Activity :: Search the records for the string "return", and show each line where it appears.

Stored data entries ::
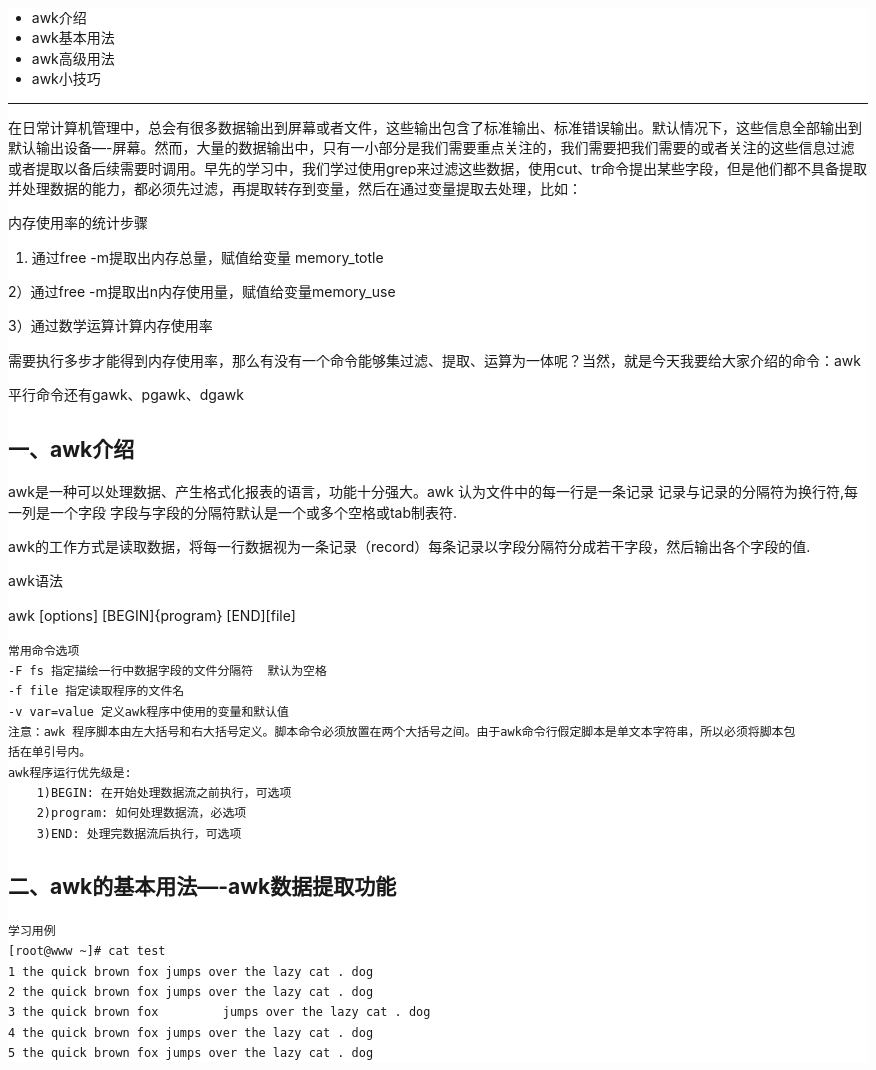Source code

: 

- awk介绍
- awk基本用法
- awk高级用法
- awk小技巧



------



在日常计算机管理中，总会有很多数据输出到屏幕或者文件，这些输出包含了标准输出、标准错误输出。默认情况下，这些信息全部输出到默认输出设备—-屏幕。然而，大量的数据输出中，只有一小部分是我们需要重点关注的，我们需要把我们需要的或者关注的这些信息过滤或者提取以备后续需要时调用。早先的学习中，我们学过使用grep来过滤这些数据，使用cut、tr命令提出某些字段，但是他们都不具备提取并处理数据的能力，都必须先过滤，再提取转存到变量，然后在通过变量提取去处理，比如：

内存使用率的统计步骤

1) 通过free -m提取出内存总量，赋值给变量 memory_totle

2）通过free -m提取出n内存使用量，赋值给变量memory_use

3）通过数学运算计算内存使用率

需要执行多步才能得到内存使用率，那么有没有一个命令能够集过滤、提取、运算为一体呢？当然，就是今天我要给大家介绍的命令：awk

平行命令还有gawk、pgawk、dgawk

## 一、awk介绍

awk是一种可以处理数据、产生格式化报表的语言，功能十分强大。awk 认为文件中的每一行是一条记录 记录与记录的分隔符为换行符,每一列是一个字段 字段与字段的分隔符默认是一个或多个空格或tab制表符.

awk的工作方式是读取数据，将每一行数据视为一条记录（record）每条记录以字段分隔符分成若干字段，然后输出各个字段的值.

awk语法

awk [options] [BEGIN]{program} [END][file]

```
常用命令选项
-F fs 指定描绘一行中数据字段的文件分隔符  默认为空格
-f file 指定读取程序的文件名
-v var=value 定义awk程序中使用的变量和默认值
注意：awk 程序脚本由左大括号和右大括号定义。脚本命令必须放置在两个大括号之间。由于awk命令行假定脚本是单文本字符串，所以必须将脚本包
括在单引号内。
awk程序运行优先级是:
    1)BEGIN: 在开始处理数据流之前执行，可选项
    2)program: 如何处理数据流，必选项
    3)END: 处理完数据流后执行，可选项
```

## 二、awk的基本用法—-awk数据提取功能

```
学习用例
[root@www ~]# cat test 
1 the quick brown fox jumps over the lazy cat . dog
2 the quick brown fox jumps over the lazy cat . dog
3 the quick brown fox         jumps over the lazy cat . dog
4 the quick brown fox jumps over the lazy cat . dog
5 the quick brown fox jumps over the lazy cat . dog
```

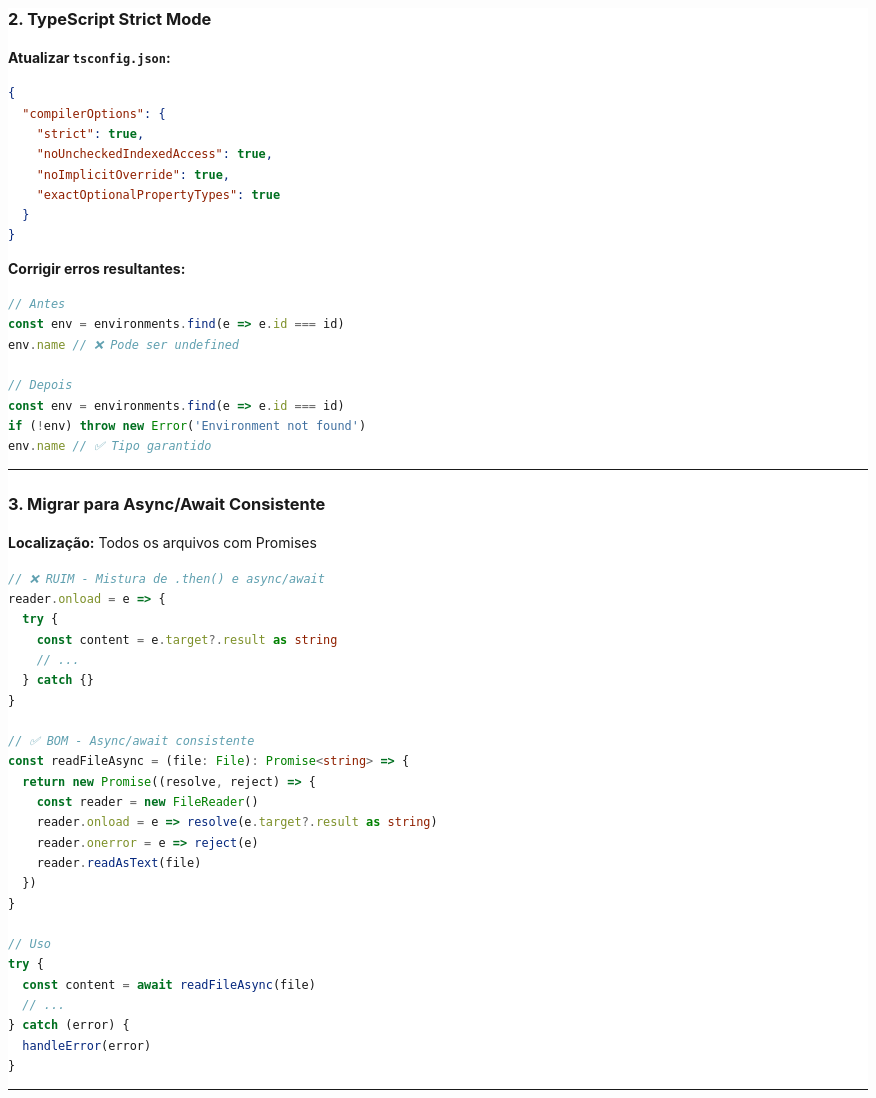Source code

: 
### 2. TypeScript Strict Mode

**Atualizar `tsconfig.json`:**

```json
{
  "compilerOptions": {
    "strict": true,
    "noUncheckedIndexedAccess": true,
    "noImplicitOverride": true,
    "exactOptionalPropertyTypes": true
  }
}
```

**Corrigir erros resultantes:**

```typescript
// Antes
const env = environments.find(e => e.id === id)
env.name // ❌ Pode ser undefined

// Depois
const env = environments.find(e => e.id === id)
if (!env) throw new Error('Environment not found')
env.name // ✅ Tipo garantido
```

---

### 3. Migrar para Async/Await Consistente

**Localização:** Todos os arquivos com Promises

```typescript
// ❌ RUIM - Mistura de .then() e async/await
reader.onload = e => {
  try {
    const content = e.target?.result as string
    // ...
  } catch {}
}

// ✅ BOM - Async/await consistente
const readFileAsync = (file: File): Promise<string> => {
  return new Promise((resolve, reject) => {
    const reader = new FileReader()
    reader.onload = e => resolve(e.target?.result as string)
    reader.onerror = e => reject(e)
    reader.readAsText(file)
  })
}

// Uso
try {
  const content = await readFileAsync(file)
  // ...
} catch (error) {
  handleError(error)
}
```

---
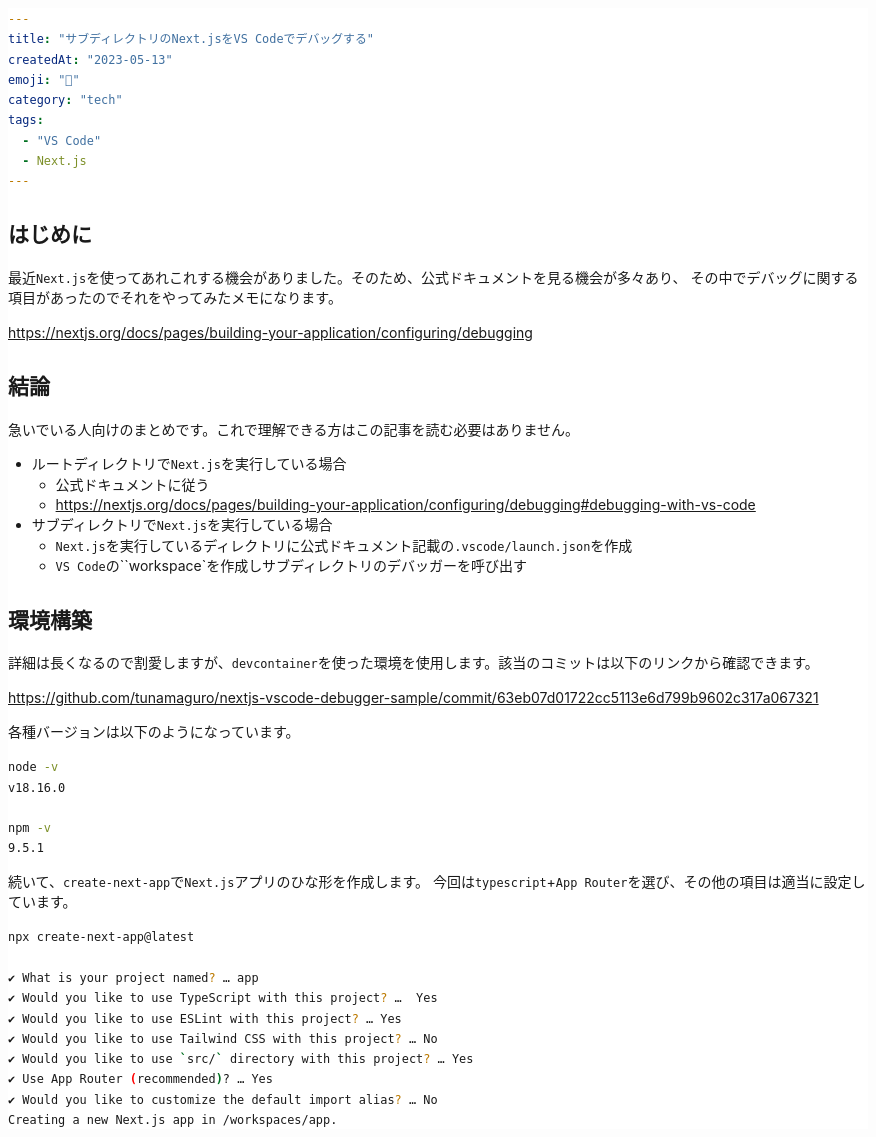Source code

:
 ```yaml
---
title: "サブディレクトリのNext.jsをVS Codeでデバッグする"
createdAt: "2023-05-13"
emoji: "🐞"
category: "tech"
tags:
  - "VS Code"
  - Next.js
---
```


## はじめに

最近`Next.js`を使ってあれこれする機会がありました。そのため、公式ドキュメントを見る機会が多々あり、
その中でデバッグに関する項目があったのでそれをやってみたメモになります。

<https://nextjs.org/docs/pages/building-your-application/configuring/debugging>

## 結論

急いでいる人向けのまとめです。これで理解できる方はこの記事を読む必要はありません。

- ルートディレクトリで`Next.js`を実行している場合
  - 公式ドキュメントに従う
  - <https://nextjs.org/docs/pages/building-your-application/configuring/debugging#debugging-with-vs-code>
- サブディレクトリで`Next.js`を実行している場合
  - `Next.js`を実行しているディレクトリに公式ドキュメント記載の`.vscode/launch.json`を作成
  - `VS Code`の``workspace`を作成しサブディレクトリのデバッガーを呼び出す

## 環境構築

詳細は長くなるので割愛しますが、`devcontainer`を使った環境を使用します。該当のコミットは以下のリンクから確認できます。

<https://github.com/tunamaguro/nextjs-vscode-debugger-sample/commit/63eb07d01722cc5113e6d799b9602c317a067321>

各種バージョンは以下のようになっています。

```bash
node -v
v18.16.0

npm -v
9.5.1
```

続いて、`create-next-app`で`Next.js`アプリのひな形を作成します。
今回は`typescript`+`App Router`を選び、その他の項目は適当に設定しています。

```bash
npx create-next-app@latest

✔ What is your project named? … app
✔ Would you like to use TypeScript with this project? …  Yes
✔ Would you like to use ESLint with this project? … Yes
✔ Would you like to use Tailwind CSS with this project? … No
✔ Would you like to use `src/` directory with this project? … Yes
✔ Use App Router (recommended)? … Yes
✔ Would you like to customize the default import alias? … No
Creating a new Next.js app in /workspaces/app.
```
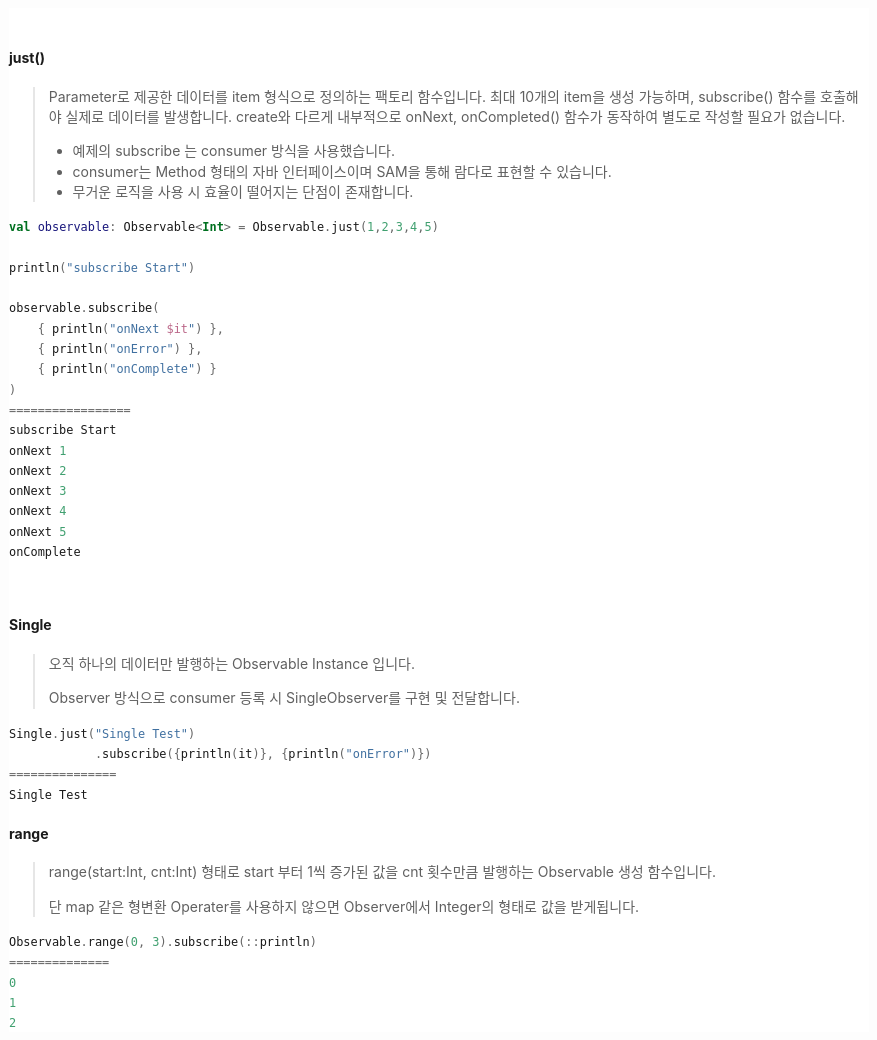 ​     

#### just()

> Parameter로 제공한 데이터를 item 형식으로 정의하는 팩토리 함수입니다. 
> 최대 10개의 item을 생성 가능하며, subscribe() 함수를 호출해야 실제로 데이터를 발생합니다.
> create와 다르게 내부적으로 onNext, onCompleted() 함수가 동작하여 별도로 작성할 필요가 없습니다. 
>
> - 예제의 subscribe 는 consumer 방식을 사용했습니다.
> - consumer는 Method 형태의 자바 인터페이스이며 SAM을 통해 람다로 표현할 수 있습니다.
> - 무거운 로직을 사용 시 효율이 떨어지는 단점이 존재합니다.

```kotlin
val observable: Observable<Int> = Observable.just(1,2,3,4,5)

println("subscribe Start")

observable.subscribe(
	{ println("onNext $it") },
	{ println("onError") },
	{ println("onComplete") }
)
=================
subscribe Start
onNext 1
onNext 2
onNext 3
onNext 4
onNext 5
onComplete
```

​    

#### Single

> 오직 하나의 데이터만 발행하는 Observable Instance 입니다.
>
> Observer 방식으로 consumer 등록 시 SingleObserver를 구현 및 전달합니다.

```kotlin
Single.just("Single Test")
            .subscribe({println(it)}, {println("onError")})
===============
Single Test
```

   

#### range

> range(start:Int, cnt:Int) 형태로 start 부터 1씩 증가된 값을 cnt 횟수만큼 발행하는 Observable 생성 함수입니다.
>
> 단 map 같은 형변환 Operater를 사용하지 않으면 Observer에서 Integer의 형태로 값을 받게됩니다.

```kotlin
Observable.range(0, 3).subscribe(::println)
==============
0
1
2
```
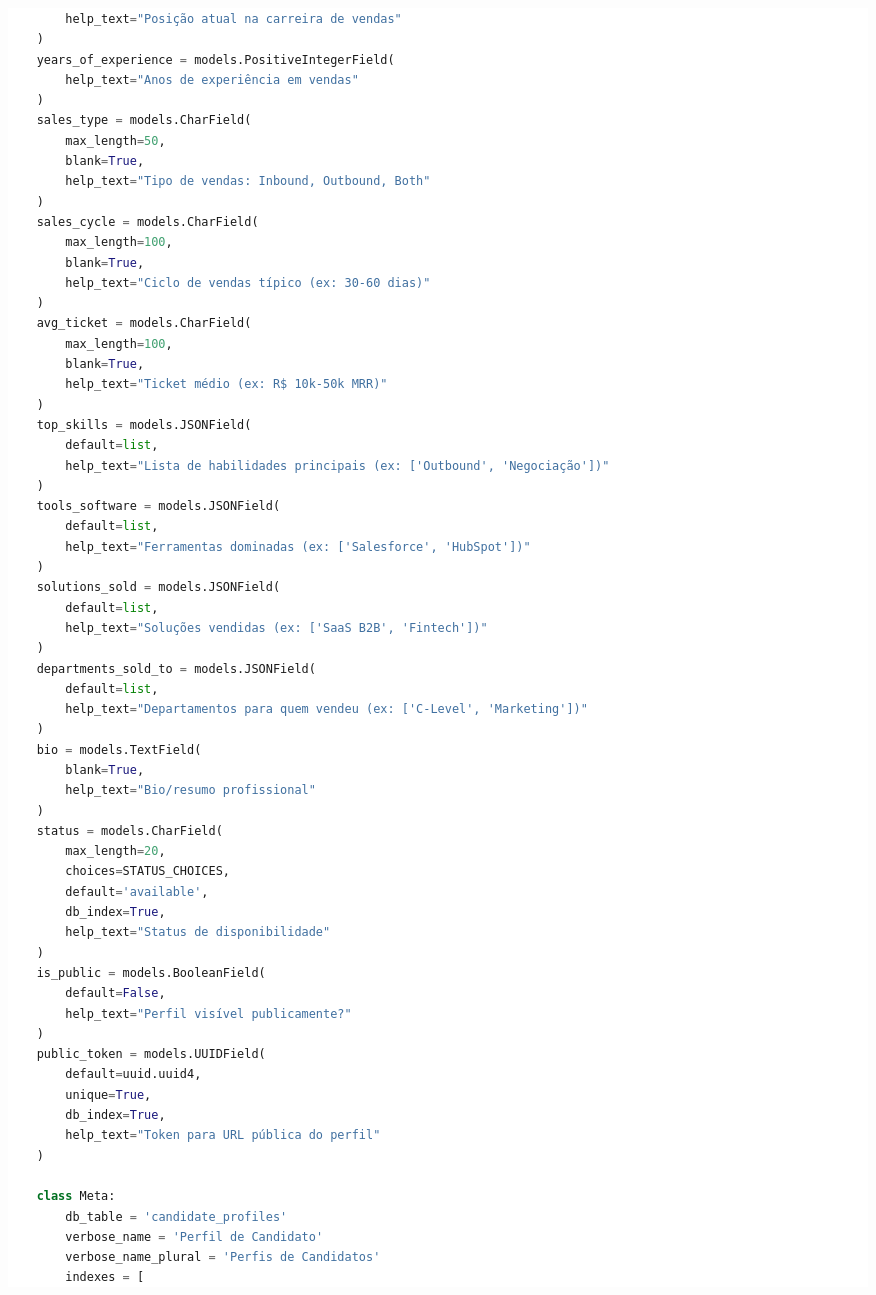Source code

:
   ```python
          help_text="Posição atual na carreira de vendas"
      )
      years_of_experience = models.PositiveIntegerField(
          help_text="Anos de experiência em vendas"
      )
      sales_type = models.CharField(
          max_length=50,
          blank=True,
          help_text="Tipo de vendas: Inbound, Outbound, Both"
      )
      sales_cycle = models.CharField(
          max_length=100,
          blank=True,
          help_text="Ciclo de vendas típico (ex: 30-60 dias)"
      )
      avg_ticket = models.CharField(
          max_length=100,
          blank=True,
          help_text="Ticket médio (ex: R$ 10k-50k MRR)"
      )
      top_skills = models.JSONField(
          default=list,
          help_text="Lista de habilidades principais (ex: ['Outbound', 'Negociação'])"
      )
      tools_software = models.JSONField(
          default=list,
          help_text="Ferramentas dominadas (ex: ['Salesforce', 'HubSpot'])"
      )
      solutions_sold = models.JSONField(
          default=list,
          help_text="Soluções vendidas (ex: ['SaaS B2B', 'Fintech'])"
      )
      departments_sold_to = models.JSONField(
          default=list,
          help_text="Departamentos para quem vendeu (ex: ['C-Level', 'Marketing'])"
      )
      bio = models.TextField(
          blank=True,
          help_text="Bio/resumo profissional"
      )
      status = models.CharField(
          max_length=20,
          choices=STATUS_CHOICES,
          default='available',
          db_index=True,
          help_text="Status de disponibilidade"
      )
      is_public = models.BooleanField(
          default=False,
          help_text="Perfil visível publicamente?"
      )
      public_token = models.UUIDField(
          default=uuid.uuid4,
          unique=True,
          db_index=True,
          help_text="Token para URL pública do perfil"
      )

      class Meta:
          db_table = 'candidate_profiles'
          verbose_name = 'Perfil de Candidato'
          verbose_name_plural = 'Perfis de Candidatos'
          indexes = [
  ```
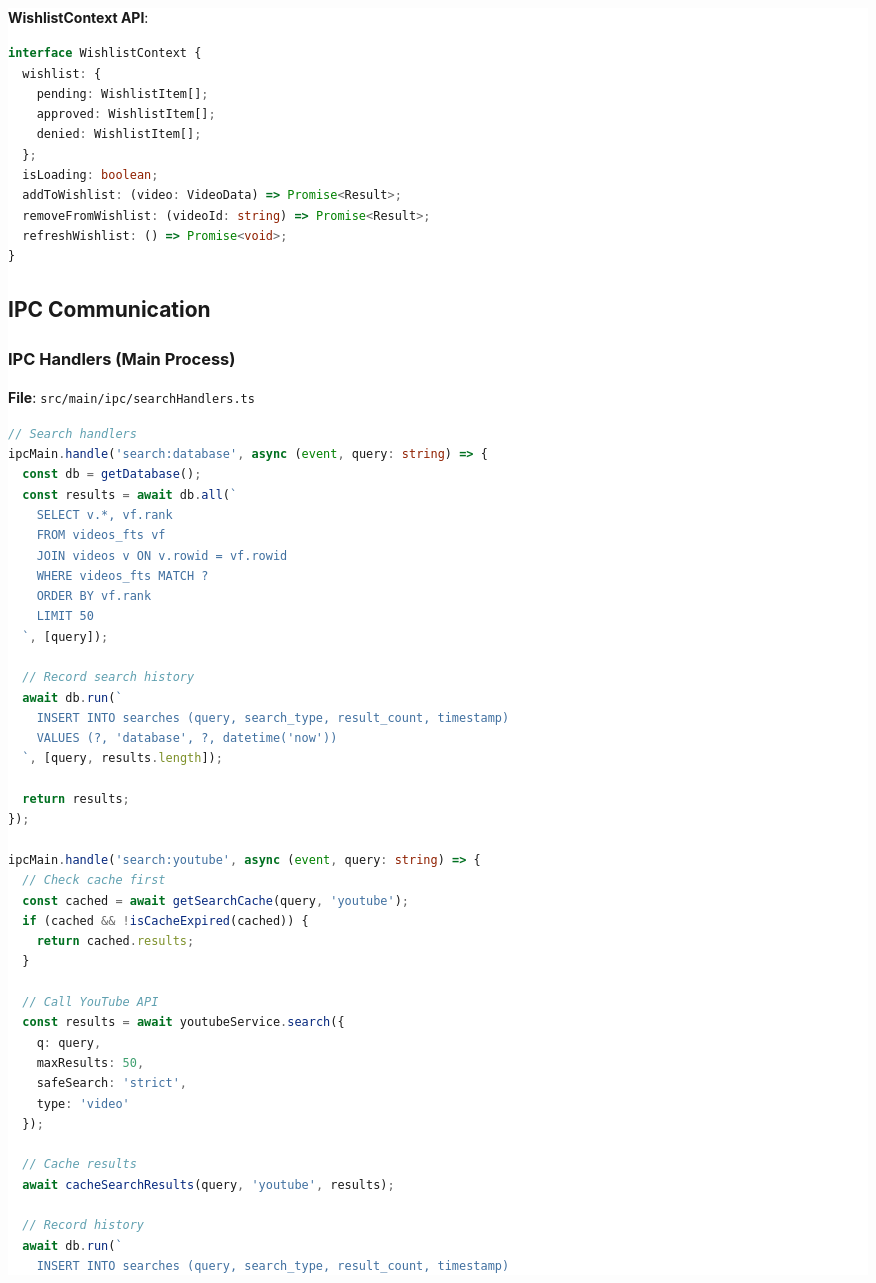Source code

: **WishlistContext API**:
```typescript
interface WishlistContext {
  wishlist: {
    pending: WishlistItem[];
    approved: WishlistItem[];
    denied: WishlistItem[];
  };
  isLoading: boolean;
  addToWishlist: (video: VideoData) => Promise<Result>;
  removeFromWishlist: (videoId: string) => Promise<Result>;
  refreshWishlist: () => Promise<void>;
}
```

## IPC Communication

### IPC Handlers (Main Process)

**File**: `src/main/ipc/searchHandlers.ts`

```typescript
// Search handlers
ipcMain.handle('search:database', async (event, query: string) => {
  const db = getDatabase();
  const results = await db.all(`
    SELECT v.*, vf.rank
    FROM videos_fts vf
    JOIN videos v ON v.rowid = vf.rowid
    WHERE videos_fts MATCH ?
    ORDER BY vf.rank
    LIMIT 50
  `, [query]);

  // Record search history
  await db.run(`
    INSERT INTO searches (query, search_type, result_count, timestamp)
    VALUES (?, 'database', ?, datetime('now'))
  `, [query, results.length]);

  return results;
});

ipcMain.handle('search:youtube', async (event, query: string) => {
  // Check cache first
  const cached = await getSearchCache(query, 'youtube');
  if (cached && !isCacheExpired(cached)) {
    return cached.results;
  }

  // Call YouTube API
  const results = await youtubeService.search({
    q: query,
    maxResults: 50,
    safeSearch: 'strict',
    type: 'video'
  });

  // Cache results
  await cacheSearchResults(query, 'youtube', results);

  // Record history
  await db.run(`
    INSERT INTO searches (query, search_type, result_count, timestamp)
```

Result for this exercise ::
  return new Promise((resolve, reject) => {
  return results;
    return cached.results;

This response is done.